Sebelumnya, Majelis Hakim Pengadilan Tindak Pidana Korupsi menjatuhkan vonis 12 tahun penjara terhadap Juliari P Batubara dalam perkara korupsi bantuan sosial Covid-19 se-Jabodetabek tahun 2020. Selain pidana penjara, Juliari juga harus membayar uang denda Rp500 juta subsider enam bulan penjara.
"Menyatakan terdakwa Juliari P Batubara terbukti secara sah dan meyakinkan bersalah melakukan tipikor secara bersama-sama dan berlanjut sebagaimana dakwaan kesatu alternatif," kata Ketua Majelis Hakim Muhammad Damis di Pengadilan Tipikor, Jakarta Pusat, Senin (23/8/2021).
Baca Juga: Eks Mensos Juliari Divonis Ringan, Warga Terpaksa Olah Bansos Tak Layak
Hakim Damis juga memberatkan pidana Juliari dengan membayar uang pengganti Rp14,5 miliar. Bila tidak membayar keseluruhan uang pengganti, maka akan mendapatkan tambahan pidana selama 2 tahun penjara.
Selain itu, Majis Hakim juga mencabut hak politik Juliari sebagai pejabat publik selama 4 tahun. Putusan majelis hakim lebih berat satu tahun dari tuntutan Jaksa KPK 11 tahun penjara. Dalam tuntutan Jaksa KPK, Juliari juga dituntut membayar denda sebesar Rp500 juta subsider enam bulan kurungan penjara.
Kemudian, Majelis Hakim pun membeberkan hal-hal yang menjadi pertimbangan terhadap vonis 12 tahun penjara Juliari.
Adapun hal memberatkan yang disampaikan hakim bahwa terdakwa Juliari tidak berjiwa kesatria untuk mengakui perbuatannya dalam korupsi bansos.
"Perbuatan terdakwa dapat dikualifikasi tidak ksatria, ibaratnya lempar batu sembunyi tangan. Berani berbuat tidak berani bertanggung jawab. Bahkan menyangkali perbuatannya," ucap hakim Muhammad Damis di PN Tipikor, Jakarta Pusat, Senin (23/8/2021).
Selain itu, majelis hakim juga menyatakan bahwa perbuatan terdakwa dilakukan dalam keadaan darurat bencana nonalam yaitu wabah Covid-19. Sedangkan, pertimbangan dalam hal meringankan yang diberikan terdakwa Juliari belum pernah dijatuhi pidana.
Lebih lanjut, Juliari juga dalam meringankannya sudah cukup menderita dengan mendapatkan hinaan oleh masyarakat. Padahal, kata Majelis Hakim M. Damis bahwa belum tentu bersalah sebelum adanya putusan pengadilan yang telah berkekuatan hukum tetap atau inkrah.
"Terdakwa sudah cukup menderita dicerca, dimaki, dihina oleh masyarakat.

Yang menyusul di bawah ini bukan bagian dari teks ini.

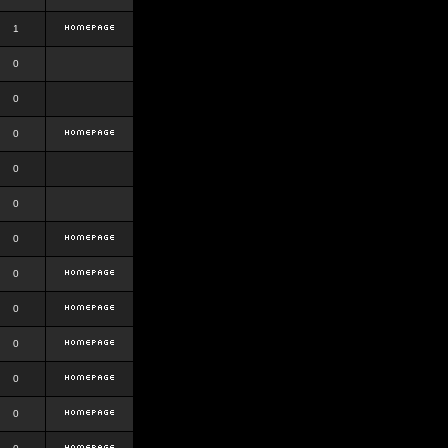
1
0
0
0
0
0
0
0
0
0
0
0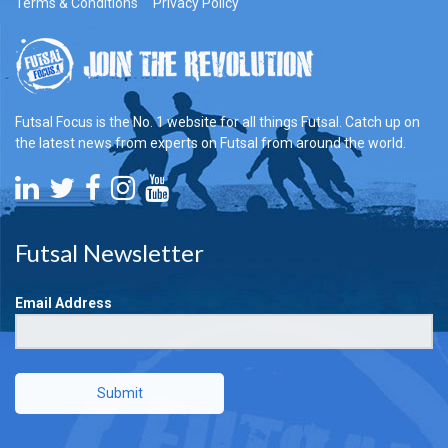
Terms & Conditions
Privacy Policy
Futsal Focus is the No. 1 website for all things Futsal. Catch up on
the latest news from experts on Futsal from around the world.
Futsal Newsletter
Email Address
Submit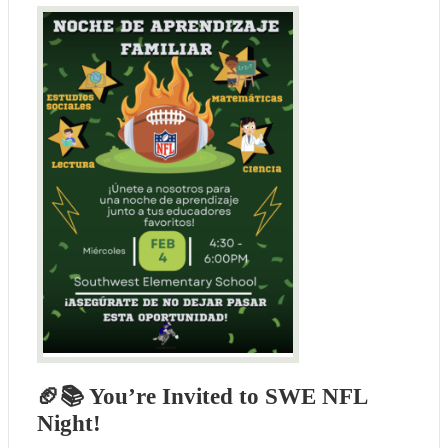
🏈📚 You’re Invited to SWE NFL
Night!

Terdakwa telah divonis oleh masyarakat telah bersalah padahal secara hukum terdakwa belum tentu bersalah sebelum adanya putusan pengadilan yang berkekuatan hukum tetap," ucap Damis.
Selain itu, kata Damis, bahwa terdakwa Juliari juga selama menjalani 4 bulan persidangan hadir dengan tertib dan tidak pernah bertingkah dng macam-macam alasan yang akan mengakibatkan persidangan tidak lancar.
Selain pidana badan, Juliari harus membayar uang denda sebesar Rp500 juta, subsider enam bulan penjara.
Hakim juga menambah pidana terhadap terdakwa Juliari membayar uang pengganti Rp 14.597.450.000. Bila tak membayar keseluruhan uang pengganti maka akan mendapatkan tambahan pidana selama 2 tahun.